# Instructions to follow
Return the data below, unchanged.

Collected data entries
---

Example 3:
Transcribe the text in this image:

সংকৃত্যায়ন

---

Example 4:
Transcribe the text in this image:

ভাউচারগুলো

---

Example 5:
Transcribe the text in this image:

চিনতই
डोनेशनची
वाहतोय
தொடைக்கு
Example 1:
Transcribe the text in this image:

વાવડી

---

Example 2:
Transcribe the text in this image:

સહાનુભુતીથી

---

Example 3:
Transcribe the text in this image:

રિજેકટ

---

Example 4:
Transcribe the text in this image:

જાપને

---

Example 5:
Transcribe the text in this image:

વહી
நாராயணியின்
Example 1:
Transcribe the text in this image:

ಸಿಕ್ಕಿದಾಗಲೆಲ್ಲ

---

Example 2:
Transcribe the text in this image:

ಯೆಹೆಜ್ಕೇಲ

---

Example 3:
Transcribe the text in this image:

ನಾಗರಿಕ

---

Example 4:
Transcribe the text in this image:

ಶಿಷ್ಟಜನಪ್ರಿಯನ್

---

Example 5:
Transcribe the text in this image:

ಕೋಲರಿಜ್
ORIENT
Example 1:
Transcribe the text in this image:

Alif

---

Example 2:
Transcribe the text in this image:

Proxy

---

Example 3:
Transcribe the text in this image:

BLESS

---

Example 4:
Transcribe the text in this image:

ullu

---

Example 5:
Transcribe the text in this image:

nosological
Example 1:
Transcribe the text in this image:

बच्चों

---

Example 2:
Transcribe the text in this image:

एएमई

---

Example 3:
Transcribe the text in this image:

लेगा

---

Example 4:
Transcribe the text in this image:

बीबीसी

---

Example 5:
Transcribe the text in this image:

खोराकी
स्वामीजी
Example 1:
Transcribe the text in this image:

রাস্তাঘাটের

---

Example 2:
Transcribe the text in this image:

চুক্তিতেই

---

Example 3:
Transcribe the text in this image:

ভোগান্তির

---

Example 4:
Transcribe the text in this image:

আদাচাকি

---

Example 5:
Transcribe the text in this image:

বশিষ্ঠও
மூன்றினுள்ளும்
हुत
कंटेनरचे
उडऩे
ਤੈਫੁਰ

# Written answer
---

Example 3:
Transcribe the text in this image:

সংকৃত্যায়ন

---

Example 4:
Transcribe the text in this image:

ভাউচারগুলো

---

Example 5:
Transcribe the text in this image:

চিনতই
डोनेशनची
वाहतोय
தொடைக்கு
Example 1:
Transcribe the text in this image:

વાવડી

---

Example 2:
Transcribe the text in this image:

સહાનુભુતીથી

---

Example 3:
Transcribe the text in this image:

રિજેકટ

---

Example 4:
Transcribe the text in this image:

જાપને

---

Example 5:
Transcribe the text in this image:

વહી
நாராயணியின்
Example 1:
Transcribe the text in this image:

ಸಿಕ್ಕಿದಾಗಲೆಲ್ಲ

---

Example 2:
Transcribe the text in this image:

ಯೆಹೆಜ್ಕೇಲ

---

Example 3:
Transcribe the text in this image:

ನಾಗರಿಕ

---

Example 4:
Transcribe the text in this image:

ಶಿಷ್ಟಜನಪ್ರಿಯನ್

---

Example 5:
Transcribe the text in this image:

ಕೋಲರಿಜ್
ORIENT
Example 1:
Transcribe the text in this image:

Alif

---

Example 2:
Transcribe the text in this image:

Proxy

---

Example 3:
Transcribe the text in this image:

BLESS

---

Example 4:
Transcribe the text in this image:

ullu

---

Example 5:
Transcribe the text in this image:

nosological
Example 1:
Transcribe the text in this image:

बच्चों

---

Example 2:
Transcribe the text in this image:

एएमई

---

Example 3:
Transcribe the text in this image:

लेगा

---

Example 4:
Transcribe the text in this image:

बीबीसी

---

Example 5:
Transcribe the text in this image:

खोराकी
स्वामीजी
Example 1:
Transcribe the text in this image:

রাস্তাঘাটের

---

Example 2:
Transcribe the text in this image:

চুক্তিতেই

---

Example 3:
Transcribe the text in this image:

ভোগান্তির

---

Example 4:
Transcribe the text in this image:

আদাচাকি

---

Example 5:
Transcribe the text in this image:

বশিষ্ঠও
மூன்றினுள்ளும்
हुत
कंटेनरचे
उडऩे
ਤੈਫੁਰ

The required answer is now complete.